I have friends still in the utility industry; in talking with them about wind turbines they've pointed out that the times you need the turbines the most are very likely the times when they're not running due to no wind - think August in the Midwest. And I'm guessing that on a day like today, with 60mph+ wind gusts, the turbines are parked as well - but don't quote me on that.
 
It's a shame that valuable materials like the blades are not recycled and have zero value because of improvised or amateur approach to renewable energy implementation.
 
Originally Posted by Dave9
Times have changed since the beginning decades of nuclear power. Today, you can get modular units, plop them down and run them with minimal fuss, except for the politics.


Yeah, not in the US though.
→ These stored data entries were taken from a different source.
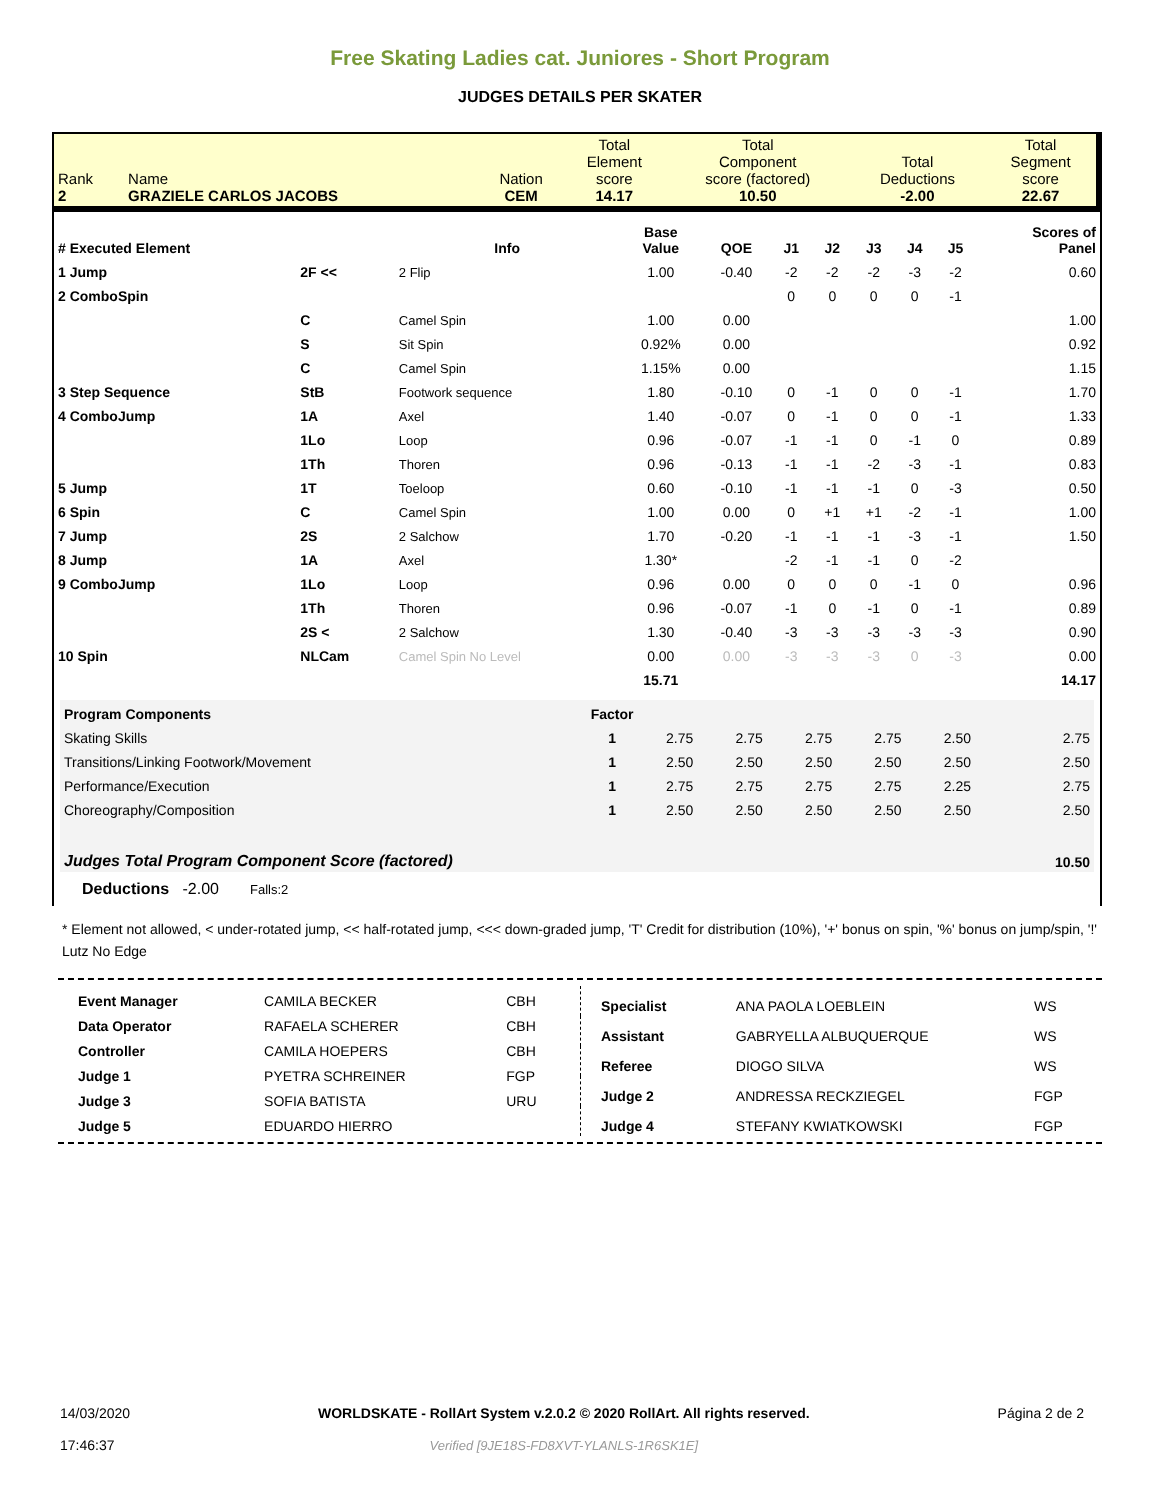Free Skating Ladies cat. Juniores - Short Program
JUDGES DETAILS PER SKATER
| Rank 2 | Name GRAZIELE CARLOS JACOBS | Nation CEM | Total Element score 14.17 | Total Component score (factored) 10.50 | Total Deductions -2.00 | Total Segment score 22.67 |
| # Executed Element | | Info | Base Value | QOE | J1 | J2 | J3 | J4 | J5 | Scores of Panel |
| --- | --- | --- | --- | --- | --- | --- | --- | --- | --- | --- |
| 1 Jump | 2F << | 2 Flip | 1.00 | -0.40 | -2 | -2 | -2 | -3 | -2 | 0.60 |
| 2 ComboSpin | | | | | 0 | 0 | 0 | 0 | -1 | |
| | C | Camel Spin | 1.00 | 0.00 | | | | | | 1.00 |
| | S | Sit Spin | 0.92% | 0.00 | | | | | | 0.92 |
| | C | Camel Spin | 1.15% | 0.00 | | | | | | 1.15 |
| 3 Step Sequence | StB | Footwork sequence | 1.80 | -0.10 | 0 | -1 | 0 | 0 | -1 | 1.70 |
| 4 ComboJump | 1A | Axel | 1.40 | -0.07 | 0 | -1 | 0 | 0 | -1 | 1.33 |
| | 1Lo | Loop | 0.96 | -0.07 | -1 | -1 | 0 | -1 | 0 | 0.89 |
| | 1Th | Thoren | 0.96 | -0.13 | -1 | -1 | -2 | -3 | -1 | 0.83 |
| 5 Jump | 1T | Toeloop | 0.60 | -0.10 | -1 | -1 | -1 | 0 | -3 | 0.50 |
| 6 Spin | C | Camel Spin | 1.00 | 0.00 | 0 | +1 | +1 | -2 | -1 | 1.00 |
| 7 Jump | 2S | 2 Salchow | 1.70 | -0.20 | -1 | -1 | -1 | -3 | -1 | 1.50 |
| 8 Jump | 1A | Axel | 1.30* | | -2 | -1 | -1 | 0 | -2 | |
| 9 ComboJump | 1Lo | Loop | 0.96 | 0.00 | 0 | 0 | 0 | -1 | 0 | 0.96 |
| | 1Th | Thoren | 0.96 | -0.07 | -1 | 0 | -1 | 0 | -1 | 0.89 |
| | 2S < | 2 Salchow | 1.30 | -0.40 | -3 | -3 | -3 | -3 | -3 | 0.90 |
| 10 Spin | NLCam | Camel Spin No Level | 0.00 | 0.00 | -3 | -3 | -3 | 0 | -3 | 0.00 |
| | | | 15.71 | | | | | | | 14.17 |
| Program Components | Factor | | | | | | |
| Skating Skills | 1 | 2.75 | 2.75 | 2.75 | 2.75 | 2.50 | 2.75 |
| Transitions/Linking Footwork/Movement | 1 | 2.50 | 2.50 | 2.50 | 2.50 | 2.50 | 2.50 |
| Performance/Execution | 1 | 2.75 | 2.75 | 2.75 | 2.75 | 2.25 | 2.75 |
| Choreography/Composition | 1 | 2.50 | 2.50 | 2.50 | 2.50 | 2.50 | 2.50 |
| Judges Total Program Component Score (factored) | | | | | | | 10.50 |
Deductions -2.00 Falls:2
* Element not allowed, < under-rotated jump, << half-rotated jump, <<< down-graded jump, 'T' Credit for distribution (10%), '+' bonus on spin, '%' bonus on jump/spin, '!' Lutz No Edge
| Event Manager | CAMILA BECKER | CBH |
| Data Operator | RAFAELA SCHERER | CBH |
| Controller | CAMILA HOEPERS | CBH |
| Judge 1 | PYETRA SCHREINER | FGP |
| Judge 3 | SOFIA BATISTA | URU |
| Judge 5 | EDUARDO HIERRO | |
| Specialist | ANA PAOLA LOEBLEIN | WS |
| Assistant | GABRYELLA ALBUQUERQUE | WS |
| Referee | DIOGO SILVA | WS |
| Judge 2 | ANDRESSA RECKZIEGEL | FGP |
| Judge 4 | STEFANY KWIATKOWSKI | FGP |
14/03/2020
17:46:37
WORLDSKATE - RollArt System v.2.0.2 © 2020 RollArt. All rights reserved.
Verified [9JE18S-FD8XVT-YLANLS-1R6SK1E]
Página 2 de 2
They keep talking about it, but a factory and the orders to build them aren't there yet.

As for fusion power, it's always been 20 years away for the last several decades although with ITER, it might actually happen in less than 20 years this time. Sorta like AI, it was always 20 years away since the 70's but now it's pretty close.
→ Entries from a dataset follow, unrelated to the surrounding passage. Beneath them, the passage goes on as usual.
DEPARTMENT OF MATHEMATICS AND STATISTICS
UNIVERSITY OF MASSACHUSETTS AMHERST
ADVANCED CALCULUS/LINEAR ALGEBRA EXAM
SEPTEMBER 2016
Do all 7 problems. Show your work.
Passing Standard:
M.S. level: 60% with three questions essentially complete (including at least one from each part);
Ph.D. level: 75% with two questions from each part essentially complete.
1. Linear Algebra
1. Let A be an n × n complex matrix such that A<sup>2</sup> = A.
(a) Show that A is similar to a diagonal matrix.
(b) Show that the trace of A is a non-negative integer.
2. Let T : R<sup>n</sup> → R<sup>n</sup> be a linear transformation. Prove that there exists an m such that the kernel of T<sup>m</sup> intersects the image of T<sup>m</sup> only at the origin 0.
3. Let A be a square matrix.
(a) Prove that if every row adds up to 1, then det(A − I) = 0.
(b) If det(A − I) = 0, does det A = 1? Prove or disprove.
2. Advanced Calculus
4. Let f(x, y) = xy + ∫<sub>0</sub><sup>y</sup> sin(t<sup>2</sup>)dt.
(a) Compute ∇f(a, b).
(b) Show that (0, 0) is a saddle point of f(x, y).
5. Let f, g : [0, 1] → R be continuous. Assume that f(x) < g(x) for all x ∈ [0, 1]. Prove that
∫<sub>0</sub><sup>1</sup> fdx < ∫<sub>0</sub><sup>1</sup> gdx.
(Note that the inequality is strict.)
Full time operation of ITER is scheduled for 2035. ITER started in 1985.
 
Yeah we all know what politics it's slanted to. If it was slanted right it would have been locked or ditched a long long time ago. I've seen this before
 
Originally Posted by Alfred_B
It's a shame that valuable materials like the blades are not recycled and have zero value because of improvised or amateur approach to renewable energy implementation.
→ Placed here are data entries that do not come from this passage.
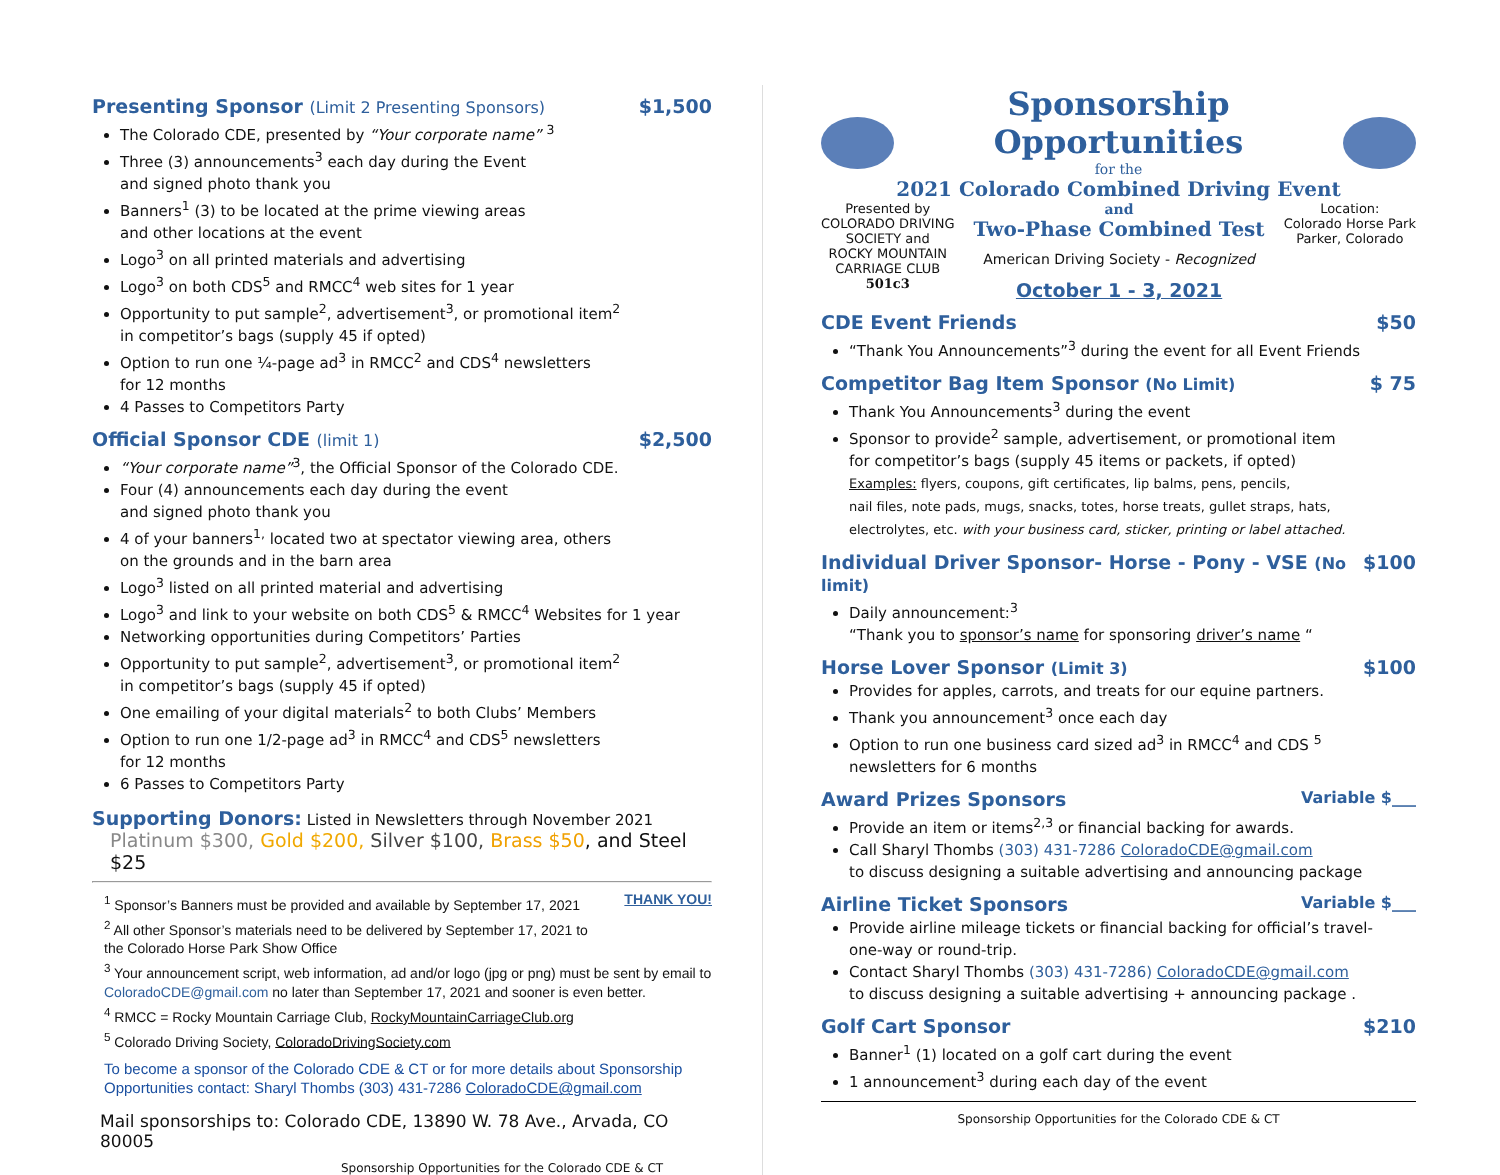Presenting Sponsor (Limit 2 Presenting Sponsors) $1,500
The Colorado CDE, presented by “Your corporate name” <sup>3</sup>
Three (3) announcements<sup>3</sup> each day during the Event
and signed photo thank you
Banners<sup>1</sup> (3) to be located at the prime viewing areas
and other locations at the event
Logo<sup>3</sup> on all printed materials and advertising
Logo<sup>3</sup> on both CDS<sup>5</sup> and RMCC<sup>4</sup> web sites for 1 year
Opportunity to put sample<sup>2</sup>, advertisement<sup>3</sup>, or promotional item<sup>2</sup>
in competitor’s bags (supply 45 if opted)
Option to run one ¼-page ad<sup>3</sup> in RMCC<sup>2</sup> and CDS<sup>4</sup> newsletters
for 12 months
4 Passes to Competitors Party
Official Sponsor CDE (limit 1) $2,500
“Your corporate name”<sup>3</sup>, the Official Sponsor of the Colorado CDE.
Four (4) announcements each day during the event
and signed photo thank you
4 of your banners<sup>1,</sup> located two at spectator viewing area, others
on the grounds and in the barn area
Logo<sup>3</sup> listed on all printed material and advertising
Logo<sup>3</sup> and link to your website on both CDS<sup>5</sup> & RMCC<sup>4</sup> Websites for 1 year
Networking opportunities during Competitors’ Parties
Opportunity to put sample<sup>2</sup>, advertisement<sup>3</sup>, or promotional item<sup>2</sup>
in competitor’s bags (supply 45 if opted)
One emailing of your digital materials<sup>2</sup> to both Clubs’ Members
Option to run one 1/2-page ad<sup>3</sup> in RMCC<sup>4</sup> and CDS<sup>5</sup> newsletters
for 12 months
6 Passes to Competitors Party
Supporting Donors: Listed in Newsletters through November 2021
Platinum $300, Gold $200, Silver $100, Brass $50, and Steel $25
<sup>1</sup> Sponsor’s Banners must be provided and available by September 17, 2021 THANK YOU!
<sup>2</sup> All other Sponsor’s materials need to be delivered by September 17, 2021 to
the Colorado Horse Park Show Office
<sup>3</sup> Your announcement script, web information, ad and/or logo (jpg or png) must be sent by email to ColoradoCDE@gmail.com no later than September 17, 2021 and sooner is even better.
<sup>4</sup> RMCC = Rocky Mountain Carriage Club, RockyMountainCarriageClub.org
<sup>5</sup> Colorado Driving Society, ColoradoDrivingSociety.com
To become a sponsor of the Colorado CDE & CT or for more details about Sponsorship Opportunities contact: Sharyl Thombs (303) 431-7286 ColoradoCDE@gmail.com
Mail sponsorships to: Colorado CDE, 13890 W. 78 Ave., Arvada, CO 80005
Sponsorship Opportunities for the Colorado CDE & CT
Sponsorship Opportunities
for the
2021 Colorado Combined Driving Event
Presented by
COLORADO DRIVING
SOCIETY and
ROCKY MOUNTAIN
CARRIAGE CLUB
501c3
and
Two-Phase Combined Test
American Driving Society - Recognized
October 1 - 3, 2021
Location:
Colorado Horse Park
Parker, Colorado
CDE Event Friends $50
“Thank You Announcements”<sup>3</sup> during the event for all Event Friends
Competitor Bag Item Sponsor (No Limit) $ 75
Thank You Announcements<sup>3</sup> during the event
Sponsor to provide<sup>2</sup> sample, advertisement, or promotional item
for competitor’s bags (supply 45 items or packets, if opted)
Examples: flyers, coupons, gift certificates, lip balms, pens, pencils,
nail files, note pads, mugs, snacks, totes, horse treats, gullet straps, hats,
electrolytes, etc. with your business card, sticker, printing or label attached.
Individual Driver Sponsor- Horse - Pony - VSE (No limit) $100
Daily announcement:<sup>3</sup>
“Thank you to sponsor’s name for sponsoring driver’s name “
Horse Lover Sponsor (Limit 3) $100
Provides for apples, carrots, and treats for our equine partners.
Thank you announcement<sup>3</sup> once each day
Option to run one business card sized ad<sup>3</sup> in RMCC<sup>4</sup> and CDS <sup>5</sup>
newsletters for 6 months
Award Prizes Sponsors Variable $___
Provide an item or items<sup>2,3</sup> or financial backing for awards.
Call Sharyl Thombs (303) 431-7286 ColoradoCDE@gmail.com
to discuss designing a suitable advertising and announcing package
Airline Ticket Sponsors Variable $___
Provide airline mileage tickets or financial backing for official’s travel-
one-way or round-trip.
Contact Sharyl Thombs (303) 431-7286) ColoradoCDE@gmail.com
to discuss designing a suitable advertising + announcing package .
Golf Cart Sponsor $210
Banner<sup>1</sup> (1) located on a golf cart during the event
1 announcement<sup>3</sup> during each day of the event
Sponsorship Opportunities for the Colorado CDE & CT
There are valid technical reasons why they are not, do you know what they are?

Perhaps someone should have thought of that earlier if they wanted the whole process to be green.
 
If there was the will nuclear waste from power plants can be successfully processed and stored safely. My statement is only for the people who feel they going to be able to change the temperature of planet Earth.
I'm sure many more American citizens have been killed by solar and wind power then the nuclear industry of the past few decades.

Meanwhile communist China it's ramping up to build 60 nuclear plants over the next decade giving them in unending source of power.
 
Originally Posted by alarmguy


Meanwhile communist China it's ramping up to build 60 nuclear plants over the next decade giving them in unending source of power.



Which will allow them to remain as the manufacturing mecca.